_TASK BRIEF:_
Swap "Energy Technology" for "Power Technology" throughout the material below, reproducing every other line without change.
(INFORMATION PROVIDED)
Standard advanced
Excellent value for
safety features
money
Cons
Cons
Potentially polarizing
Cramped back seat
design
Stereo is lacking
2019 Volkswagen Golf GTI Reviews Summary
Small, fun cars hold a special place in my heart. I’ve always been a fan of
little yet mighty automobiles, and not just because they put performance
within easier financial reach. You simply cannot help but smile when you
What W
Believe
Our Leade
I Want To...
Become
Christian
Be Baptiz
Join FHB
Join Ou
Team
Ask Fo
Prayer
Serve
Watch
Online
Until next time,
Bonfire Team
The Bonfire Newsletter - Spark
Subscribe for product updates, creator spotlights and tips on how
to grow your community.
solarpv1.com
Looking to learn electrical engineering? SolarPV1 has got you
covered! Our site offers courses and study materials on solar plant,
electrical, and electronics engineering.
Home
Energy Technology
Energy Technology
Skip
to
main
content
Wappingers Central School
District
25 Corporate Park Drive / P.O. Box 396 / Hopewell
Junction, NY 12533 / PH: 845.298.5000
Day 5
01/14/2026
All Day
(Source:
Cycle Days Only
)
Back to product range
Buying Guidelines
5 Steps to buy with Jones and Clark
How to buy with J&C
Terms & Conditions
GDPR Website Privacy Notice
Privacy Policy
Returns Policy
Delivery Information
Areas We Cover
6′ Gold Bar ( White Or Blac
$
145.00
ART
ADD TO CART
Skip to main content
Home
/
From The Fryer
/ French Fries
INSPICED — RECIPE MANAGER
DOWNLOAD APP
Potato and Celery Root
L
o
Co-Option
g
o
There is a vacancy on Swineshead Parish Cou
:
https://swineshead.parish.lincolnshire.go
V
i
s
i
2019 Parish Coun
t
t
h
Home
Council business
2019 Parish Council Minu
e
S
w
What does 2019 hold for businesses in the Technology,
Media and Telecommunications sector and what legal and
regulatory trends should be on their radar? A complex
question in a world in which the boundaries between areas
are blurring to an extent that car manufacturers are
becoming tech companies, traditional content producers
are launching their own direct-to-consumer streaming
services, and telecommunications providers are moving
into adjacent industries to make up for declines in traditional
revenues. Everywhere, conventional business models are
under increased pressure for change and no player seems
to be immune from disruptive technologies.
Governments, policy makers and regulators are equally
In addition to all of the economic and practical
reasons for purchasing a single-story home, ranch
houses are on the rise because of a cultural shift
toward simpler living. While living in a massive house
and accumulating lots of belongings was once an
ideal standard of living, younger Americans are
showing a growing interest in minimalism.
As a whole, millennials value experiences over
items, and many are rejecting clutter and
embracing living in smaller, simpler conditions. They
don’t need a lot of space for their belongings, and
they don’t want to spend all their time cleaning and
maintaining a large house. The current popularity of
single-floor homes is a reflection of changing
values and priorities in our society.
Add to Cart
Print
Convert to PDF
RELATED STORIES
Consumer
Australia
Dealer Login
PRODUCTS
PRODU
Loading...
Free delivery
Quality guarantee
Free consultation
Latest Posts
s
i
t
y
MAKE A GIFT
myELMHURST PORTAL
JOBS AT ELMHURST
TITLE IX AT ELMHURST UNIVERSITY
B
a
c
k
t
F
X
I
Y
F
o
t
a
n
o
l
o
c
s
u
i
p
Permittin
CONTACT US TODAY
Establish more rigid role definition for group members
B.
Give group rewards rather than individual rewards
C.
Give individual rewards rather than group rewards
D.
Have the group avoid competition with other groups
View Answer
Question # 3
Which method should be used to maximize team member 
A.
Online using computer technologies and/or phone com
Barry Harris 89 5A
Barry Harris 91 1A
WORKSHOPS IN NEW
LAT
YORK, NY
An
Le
(End INFORMATION PROVIDED)
_THE COMPLETED TASK:_
Standard advanced
Excellent value for
safety features
money
Cons
Cons
Potentially polarizing
Cramped back seat
design
Stereo is lacking
2019 Volkswagen Golf GTI Reviews Summary
Small, fun cars hold a special place in my heart. I’ve always been a fan of
little yet mighty automobiles, and not just because they put performance
within easier financial reach. You simply cannot help but smile when you
What W
Believe
Our Leade
I Want To...
Become
Christian
Be Baptiz
Join FHB
Join Ou
Team
Ask Fo
Prayer
Serve
Watch
Online
Until next time,
Bonfire Team
The Bonfire Newsletter - Spark
Subscribe for product updates, creator spotlights and tips on how
to grow your community.
solarpv1.com
Looking to learn electrical engineering? SolarPV1 has got you
covered! Our site offers courses and study materials on solar plant,
electrical, and electronics engineering.
Home
Power Technology
Power Technology
Skip
to
main
content
Wappingers Central School
District
25 Corporate Park Drive / P.O. Box 396 / Hopewell
Junction, NY 12533 / PH: 845.298.5000
Day 5
01/14/2026
All Day
(Source:
Cycle Days Only
)
Back to product range
Buying Guidelines
5 Steps to buy with Jones and Clark
How to buy with J&C
Terms & Conditions
GDPR Website Privacy Notice
Privacy Policy
Returns Policy
Delivery Information
Areas We Cover
6′ Gold Bar ( White Or Blac
$
145.00
ART
ADD TO CART
Skip to main content
Home
/
From The Fryer
/ French Fries
INSPICED — RECIPE MANAGER
DOWNLOAD APP
Potato and Celery Root
L
o
Co-Option
g
o
There is a vacancy on Swineshead Parish Cou
:
https://swineshead.parish.lincolnshire.go
V
i
s
i
2019 Parish Coun
t
t
h
Home
Council business
2019 Parish Council Minu
e
S
w
What does 2019 hold for businesses in the Technology,
Media and Telecommunications sector and what legal and
regulatory trends should be on their radar? A complex
question in a world in which the boundaries between areas
are blurring to an extent that car manufacturers are
becoming tech companies, traditional content producers
are launching their own direct-to-consumer streaming
services, and telecommunications providers are moving
into adjacent industries to make up for declines in traditional
revenues. Everywhere, conventional business models are
under increased pressure for change and no player seems
to be immune from disruptive technologies.
Governments, policy makers and regulators are equally
In addition to all of the economic and practical
reasons for purchasing a single-story home, ranch
houses are on the rise because of a cultural shift
toward simpler living. While living in a massive house
and accumulating lots of belongings was once an
ideal standard of living, younger Americans are
showing a growing interest in minimalism.
As a whole, millennials value experiences over
items, and many are rejecting clutter and
embracing living in smaller, simpler conditions. They
don’t need a lot of space for their belongings, and
they don’t want to spend all their time cleaning and
maintaining a large house. The current popularity of
single-floor homes is a reflection of changing
values and priorities in our society.
Add to Cart
Print
Convert to PDF
RELATED STORIES
Consumer
Australia
Dealer Login
PRODUCTS
PRODU
Loading...
Free delivery
Quality guarantee
Free consultation
Latest Posts
s
i
t
y
MAKE A GIFT
myELMHURST PORTAL
JOBS AT ELMHURST
TITLE IX AT ELMHURST UNIVERSITY
B
a
c
k
t
F
X
I
Y
F
o
t
a
n
o
l
o
c
s
u
i
p
Permittin
CONTACT US TODAY
Establish more rigid role definition for group members
B.
Give group rewards rather than individual rewards
C.
Give individual rewards rather than group rewards
D.
Have the group avoid competition with other groups
View Answer
Question # 3
Which method should be used to maximize team member 
A.
Online using computer technologies and/or phone com
Barry Harris 89 5A
Barry Harris 91 1A
WORKSHOPS IN NEW
LAT
YORK, NY
An
Le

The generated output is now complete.